L'armée israélienne a annoncé mardi que ses forces avaient commencé à mener une opération d'incursion terrestre dans le sud du Liban, dans le but d'établir ce qu'elle a qualifié de "zone de sécurité", précisant qu'elles se positionnent sur des "points stratégiques".
Dans un communiqué, l'armée a indiqué que ses forces ont lancé ce qu'elle a qualifié d'"opération de défense avancée des localités du nord".

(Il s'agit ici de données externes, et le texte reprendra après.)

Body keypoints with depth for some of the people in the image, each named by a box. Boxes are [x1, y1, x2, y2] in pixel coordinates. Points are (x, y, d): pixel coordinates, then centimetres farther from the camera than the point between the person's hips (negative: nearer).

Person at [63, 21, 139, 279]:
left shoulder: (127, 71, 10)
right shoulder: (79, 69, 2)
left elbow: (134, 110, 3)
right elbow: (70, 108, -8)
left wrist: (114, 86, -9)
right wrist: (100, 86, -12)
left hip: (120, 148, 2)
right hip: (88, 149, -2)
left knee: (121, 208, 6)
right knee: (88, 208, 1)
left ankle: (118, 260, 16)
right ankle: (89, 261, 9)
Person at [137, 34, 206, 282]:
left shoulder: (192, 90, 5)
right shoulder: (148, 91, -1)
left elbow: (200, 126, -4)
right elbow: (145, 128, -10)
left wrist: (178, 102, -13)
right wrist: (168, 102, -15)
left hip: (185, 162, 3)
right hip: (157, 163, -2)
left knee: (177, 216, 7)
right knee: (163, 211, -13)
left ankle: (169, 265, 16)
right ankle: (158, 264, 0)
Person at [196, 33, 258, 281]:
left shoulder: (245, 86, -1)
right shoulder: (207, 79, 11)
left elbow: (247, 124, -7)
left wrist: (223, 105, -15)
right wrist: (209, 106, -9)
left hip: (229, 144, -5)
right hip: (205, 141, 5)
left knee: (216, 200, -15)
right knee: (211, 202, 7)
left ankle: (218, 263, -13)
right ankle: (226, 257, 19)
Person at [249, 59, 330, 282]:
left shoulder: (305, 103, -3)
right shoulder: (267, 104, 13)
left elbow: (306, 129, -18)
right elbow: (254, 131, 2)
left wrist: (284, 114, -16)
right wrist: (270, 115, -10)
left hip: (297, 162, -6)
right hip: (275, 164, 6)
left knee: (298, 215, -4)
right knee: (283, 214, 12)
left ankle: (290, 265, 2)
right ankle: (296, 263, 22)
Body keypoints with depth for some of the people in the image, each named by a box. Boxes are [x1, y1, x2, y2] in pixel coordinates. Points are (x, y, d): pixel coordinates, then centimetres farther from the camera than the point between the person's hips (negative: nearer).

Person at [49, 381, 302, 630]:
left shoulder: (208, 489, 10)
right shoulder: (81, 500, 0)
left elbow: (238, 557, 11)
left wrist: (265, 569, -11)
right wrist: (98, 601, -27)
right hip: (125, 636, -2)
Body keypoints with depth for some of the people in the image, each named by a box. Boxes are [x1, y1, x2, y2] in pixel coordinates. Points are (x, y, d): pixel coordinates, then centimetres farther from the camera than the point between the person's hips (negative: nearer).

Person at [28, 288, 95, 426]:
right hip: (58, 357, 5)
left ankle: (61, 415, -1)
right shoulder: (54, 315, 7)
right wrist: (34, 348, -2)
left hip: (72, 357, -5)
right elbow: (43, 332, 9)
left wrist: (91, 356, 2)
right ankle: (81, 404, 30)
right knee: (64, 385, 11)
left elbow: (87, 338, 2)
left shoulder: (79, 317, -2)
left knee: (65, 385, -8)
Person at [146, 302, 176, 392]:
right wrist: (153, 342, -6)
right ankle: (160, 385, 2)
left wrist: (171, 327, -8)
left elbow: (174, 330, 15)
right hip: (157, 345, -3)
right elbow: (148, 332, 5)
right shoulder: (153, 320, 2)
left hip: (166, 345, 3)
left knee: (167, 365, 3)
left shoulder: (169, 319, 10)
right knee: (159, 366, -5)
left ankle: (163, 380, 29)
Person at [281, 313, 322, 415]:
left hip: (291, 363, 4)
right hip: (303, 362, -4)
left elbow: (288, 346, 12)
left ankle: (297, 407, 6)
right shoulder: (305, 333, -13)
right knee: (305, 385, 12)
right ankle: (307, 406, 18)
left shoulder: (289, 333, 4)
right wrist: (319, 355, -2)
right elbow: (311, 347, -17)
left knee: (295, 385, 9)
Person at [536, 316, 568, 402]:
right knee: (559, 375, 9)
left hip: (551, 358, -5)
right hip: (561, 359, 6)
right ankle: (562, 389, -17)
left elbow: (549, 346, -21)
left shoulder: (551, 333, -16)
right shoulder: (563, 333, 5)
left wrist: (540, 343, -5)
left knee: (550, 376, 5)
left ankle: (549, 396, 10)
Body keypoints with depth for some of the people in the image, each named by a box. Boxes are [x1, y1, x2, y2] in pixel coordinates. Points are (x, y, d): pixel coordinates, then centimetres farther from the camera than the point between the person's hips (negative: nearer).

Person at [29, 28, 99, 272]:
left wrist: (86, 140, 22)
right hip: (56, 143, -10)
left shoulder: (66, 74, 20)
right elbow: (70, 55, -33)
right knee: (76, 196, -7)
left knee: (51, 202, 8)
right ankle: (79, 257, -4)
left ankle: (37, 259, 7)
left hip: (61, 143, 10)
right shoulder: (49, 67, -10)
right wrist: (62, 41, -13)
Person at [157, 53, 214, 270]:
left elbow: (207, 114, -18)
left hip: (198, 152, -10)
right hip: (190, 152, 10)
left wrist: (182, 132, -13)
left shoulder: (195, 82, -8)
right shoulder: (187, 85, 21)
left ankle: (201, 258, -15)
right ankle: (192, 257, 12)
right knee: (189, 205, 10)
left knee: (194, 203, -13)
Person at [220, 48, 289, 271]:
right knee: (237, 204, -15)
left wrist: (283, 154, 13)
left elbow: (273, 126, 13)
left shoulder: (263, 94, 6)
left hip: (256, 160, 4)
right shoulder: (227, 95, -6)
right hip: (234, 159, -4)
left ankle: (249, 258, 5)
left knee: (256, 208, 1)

Elle a précisé que "les forces de la 91e division opèrent dans le sud du Liban et se positionnent sur un certain nombre de points stratégiques dans la région (non précisés)", dans le cadre de ce qu'elle a décrit comme un "renforcement du système de défense frontale".

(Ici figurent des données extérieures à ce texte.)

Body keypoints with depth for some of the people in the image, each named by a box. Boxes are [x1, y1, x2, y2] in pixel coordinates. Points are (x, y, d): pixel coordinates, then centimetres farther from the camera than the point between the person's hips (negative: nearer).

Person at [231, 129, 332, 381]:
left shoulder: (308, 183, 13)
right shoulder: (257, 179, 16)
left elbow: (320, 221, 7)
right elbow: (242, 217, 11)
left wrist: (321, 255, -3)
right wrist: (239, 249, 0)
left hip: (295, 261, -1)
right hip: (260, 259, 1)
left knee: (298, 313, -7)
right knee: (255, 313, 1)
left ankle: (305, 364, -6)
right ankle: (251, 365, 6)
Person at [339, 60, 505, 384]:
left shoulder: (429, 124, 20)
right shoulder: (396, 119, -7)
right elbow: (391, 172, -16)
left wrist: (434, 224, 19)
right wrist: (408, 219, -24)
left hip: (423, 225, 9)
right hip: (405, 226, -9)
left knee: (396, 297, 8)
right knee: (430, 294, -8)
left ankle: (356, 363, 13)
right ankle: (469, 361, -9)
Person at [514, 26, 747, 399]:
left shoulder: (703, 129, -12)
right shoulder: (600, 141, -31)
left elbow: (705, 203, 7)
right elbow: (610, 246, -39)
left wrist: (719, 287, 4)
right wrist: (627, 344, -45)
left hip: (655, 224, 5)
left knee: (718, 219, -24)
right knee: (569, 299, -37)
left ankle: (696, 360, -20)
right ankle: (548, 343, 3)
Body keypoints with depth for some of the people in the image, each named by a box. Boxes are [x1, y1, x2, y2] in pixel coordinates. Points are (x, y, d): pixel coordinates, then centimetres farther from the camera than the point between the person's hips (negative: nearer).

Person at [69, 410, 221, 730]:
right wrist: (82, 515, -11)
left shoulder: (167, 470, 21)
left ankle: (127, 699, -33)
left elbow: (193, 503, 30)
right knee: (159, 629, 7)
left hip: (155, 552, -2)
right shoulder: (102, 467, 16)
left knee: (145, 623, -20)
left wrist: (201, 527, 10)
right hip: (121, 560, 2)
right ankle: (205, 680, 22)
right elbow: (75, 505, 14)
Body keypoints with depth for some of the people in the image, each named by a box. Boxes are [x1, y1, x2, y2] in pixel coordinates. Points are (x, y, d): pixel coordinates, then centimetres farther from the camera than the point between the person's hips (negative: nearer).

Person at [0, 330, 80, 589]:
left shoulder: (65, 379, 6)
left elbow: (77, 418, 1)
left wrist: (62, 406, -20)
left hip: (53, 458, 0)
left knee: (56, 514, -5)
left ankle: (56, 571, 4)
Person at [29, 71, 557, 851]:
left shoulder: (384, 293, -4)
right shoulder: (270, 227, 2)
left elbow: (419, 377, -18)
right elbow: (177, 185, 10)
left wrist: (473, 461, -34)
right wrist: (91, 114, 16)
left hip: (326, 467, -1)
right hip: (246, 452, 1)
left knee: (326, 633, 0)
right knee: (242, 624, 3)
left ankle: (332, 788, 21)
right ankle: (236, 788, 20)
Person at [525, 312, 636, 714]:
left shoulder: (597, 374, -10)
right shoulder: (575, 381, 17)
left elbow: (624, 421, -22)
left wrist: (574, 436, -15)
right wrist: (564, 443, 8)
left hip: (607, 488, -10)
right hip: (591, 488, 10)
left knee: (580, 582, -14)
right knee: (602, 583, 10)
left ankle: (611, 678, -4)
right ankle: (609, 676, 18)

Elle a ajouté qu'elle "œuvre à créer une couche de sécurité supplémentaire pour les habitants du nord en menant des frappes aériennes de grande envergure contre des infrastructures du Hezbollah, dans le but de contrecarrer les menaces et d'empêcher toute tentative d'infiltration sur le territoire israélien".
Ni le gouvernement libanais ni le Hezbollah n'ont immédiatement réagi à l'annonce israélienne.
Bombardements israéliens
L'armée israélienne a annoncé mardi matin mener "des frappes simultanées à Téhéran et à Beyrouth", contre des “objectifs militaires iraniens et du Hezbollah”.
La chaîne de télévision Al-Manar a annoncé dans la nuit de lundi à mardi que ses locaux dans la banlieue sud de la capitale libanaise avaient été bombardés.
Comme la veille, l'armée israélienne a exhorté les habitants de dizaines de localités à travers le Liban à évacuer en prévision de bombardements imminents.
Le Liban a été entraîné lundi dans la guerre régionale après des frappes lancées par le Hezbollah en direction d’Israël pour "venger" la mort du guide suprême iranien Ali Khamenei.
L'armée israélienne a lancé une série de frappes aériennes sur le Liban faisant au moins 31 morts et 149 blessés, selon le ministère de la Santé libanais.
Le gouvernement libanais avait décidé lundi d'interdire toutes les activités militaires du Hezbollah et exigé qu'il "remette ses armes à l’État".